> [How to complete this task] Report each line in the rows below that contains the word "time". Case counts.
──────────────────────────────
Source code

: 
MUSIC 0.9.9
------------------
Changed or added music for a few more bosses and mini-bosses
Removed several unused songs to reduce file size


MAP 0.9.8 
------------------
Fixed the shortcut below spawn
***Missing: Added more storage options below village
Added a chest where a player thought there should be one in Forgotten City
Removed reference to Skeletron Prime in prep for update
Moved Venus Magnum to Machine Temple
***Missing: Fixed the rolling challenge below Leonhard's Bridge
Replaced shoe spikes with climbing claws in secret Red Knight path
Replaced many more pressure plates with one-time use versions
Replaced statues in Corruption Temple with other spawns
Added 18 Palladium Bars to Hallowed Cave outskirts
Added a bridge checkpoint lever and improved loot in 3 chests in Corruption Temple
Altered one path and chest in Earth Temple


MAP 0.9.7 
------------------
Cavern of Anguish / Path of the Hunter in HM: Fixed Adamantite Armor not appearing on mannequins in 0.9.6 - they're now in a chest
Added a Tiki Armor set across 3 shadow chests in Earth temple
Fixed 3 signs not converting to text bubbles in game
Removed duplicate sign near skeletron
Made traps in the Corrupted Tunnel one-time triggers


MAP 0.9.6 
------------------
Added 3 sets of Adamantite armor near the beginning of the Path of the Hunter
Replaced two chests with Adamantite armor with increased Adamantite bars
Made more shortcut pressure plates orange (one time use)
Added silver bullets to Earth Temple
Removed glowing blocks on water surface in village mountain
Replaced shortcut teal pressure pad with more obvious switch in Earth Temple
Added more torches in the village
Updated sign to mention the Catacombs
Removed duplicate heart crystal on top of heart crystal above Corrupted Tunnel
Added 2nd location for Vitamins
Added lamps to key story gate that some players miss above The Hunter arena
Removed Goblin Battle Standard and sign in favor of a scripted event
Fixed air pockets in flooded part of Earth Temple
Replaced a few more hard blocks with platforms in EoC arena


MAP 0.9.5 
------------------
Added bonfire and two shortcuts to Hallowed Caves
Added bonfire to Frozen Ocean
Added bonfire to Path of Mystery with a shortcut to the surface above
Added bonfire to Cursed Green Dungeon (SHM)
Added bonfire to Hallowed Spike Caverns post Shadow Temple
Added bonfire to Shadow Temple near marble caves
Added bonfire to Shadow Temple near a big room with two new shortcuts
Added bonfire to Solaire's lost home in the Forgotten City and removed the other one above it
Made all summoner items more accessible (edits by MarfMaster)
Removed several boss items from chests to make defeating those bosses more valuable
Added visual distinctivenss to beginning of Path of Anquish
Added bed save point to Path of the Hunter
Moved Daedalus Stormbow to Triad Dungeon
──────────────────────────────
> [Response]
Replaced many more pressure plates with one-time use versions
Made traps in the Corrupted Tunnel one-time triggers
Made more shortcut pressure plates orange (one time use)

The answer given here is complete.